Diretto nel 2016 dall’animatore olandese Michaël Dudok de Wit, il film debutta nelle sale italiane dal 27 Marzo dopo svariati passaggi in importanti contesti festivalieri come la 69esima edizione del Festival di Cannes o La Festa del Cinema di Roma 2016. Nonostante il tocco “Ghibli” alle sue spalle, il film è un prodotto atipico frutto della contaminazione linguistica –e visiva – tra linguaggi e tradizioni completamente diverse tra loro: il tratto lineare, pulito e semplice tipicamente francese si unisce alla linearità essenziale giapponese fondendosi, inoltre, con il lirismo metaforico –delicato ed essenziale – comune alla tradizione audiovisiva del Sol Levante.
La musica e le suggestioni immaginifiche arrivano a compensare le lacune della mancanza di dialogo, in una storia che cerca di dipanare –nel corso di 90’ – i misteri della Vita, dell’Amore, della Morte e della Natura senza però mai rincorrere le abbaglianti luci di vane risposte: un naufrago approda su un’isola deserta e caraibica dopo una tempesta. Sull’isola cerca di sopravvivere alle avversità cercando un modo per poter abbandonare quel paradiso amaro, ma una grande tartaruga rossa lo ostacola, infrangendo sempre sul bagnasciuga i suoi tentativi. Quando la tartaruga approda sulla terraferma, per l’uomo inizierà un nuovo viaggio importante e lungo quanto l’Esistenza stessa.

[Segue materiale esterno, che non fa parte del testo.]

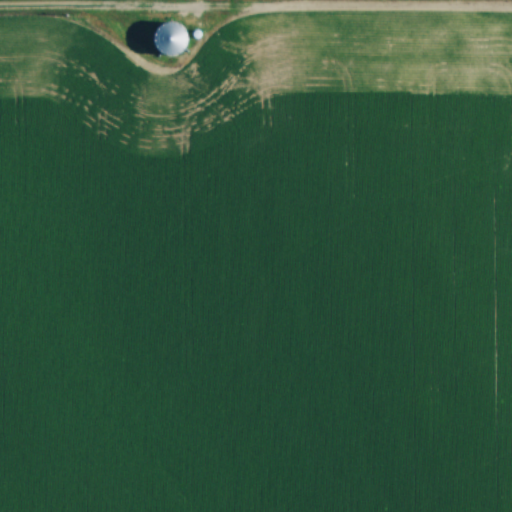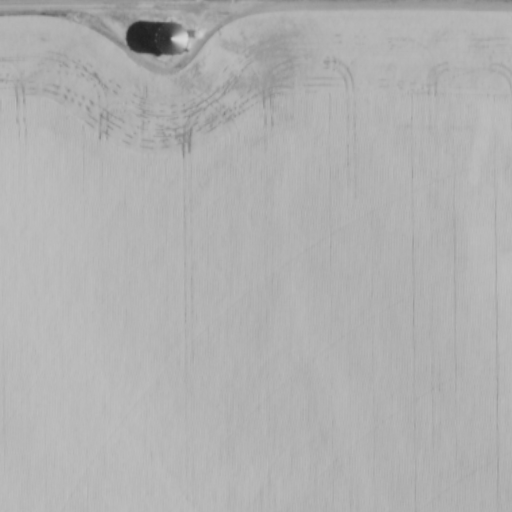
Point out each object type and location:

La Tartaruga Rossa si allontana dai prototipi caotici forniti dal cinema d’animazione di matrice statunitense, avvicinandosi piuttosto alla complessità stilistica –e tematica appunto – delle produzioni orientali: con un linguaggio aggraziato e delicato Dudok de Wit prova ad utilizzare una metafora per cercare delle risposte (plausibili) ai grandi misteri dell’esistenza, realizzando un prodotto finale sicuramente destinato ad un pubblico più maturo, pronto a rielaborare gli impulsi forniti nel corso dei 90’ veicolandoli attraverso un processo di astrazione lento e sistematico, flemmatico e regolare come il corso della Vita stessa.
Nonostante la profondità insita nel film d’animazione, La Tartaruga Rossa subisce in parte l’effetto della raggiunta maturità stilistica e formale che si trasforma in un’arma a doppio taglio, affilata e pericolosa: tanto risulta affascinante al primo sguardo, incantevole e ammaliante come il canto arcaico delle sirene, tanto questo film farà fatica a trovare un proprio pubblico una volta uscito in sala, collocandosi nel limbo sospeso tra le suggestioni dello Studio Ghibli e la sensibilità del mercato europeo dell’animazione, un mondo ancora alla ricerca di una propria, definita, cifra stilistica.
Commento Finale
La Tartaruga Rossa si allontana dai prototipi caotici forniti dal cinema d’animazione di matrice statunitense, avvicinandosi piuttosto alla complessità stilistica –e tematica appunto – delle produzioni orientali: con un linguaggio aggraziato e delicato Michael Dudok de Wit prova ad utilizzare una metafora per cercare delle risposte (plausibili) ai grandi misteri dell’esistenza, realizzando un prodotto finale sicuramente destinato ad un pubblico più maturo. Nonostante la profondità insita nel film d’animazione, il film subisce in parte l’effetto della raggiunta maturità stilistica e formale che si trasforma in un’arma a doppio taglio, affilata e pericolosa: tanto risulta affascinante al primo sguardo, incantevole e ammaliante come il canto arcaico delle sirene, tanto questo film farà fatica a trovare un proprio pubblico una volta uscito in sala, collocandosi nel limbo sospeso tra le suggestioni dello Studio Ghibli e la sensibilità del mercato europeo dell’animazione, un mondo ancora alla ricerca di una propria, definita, cifra stilistica.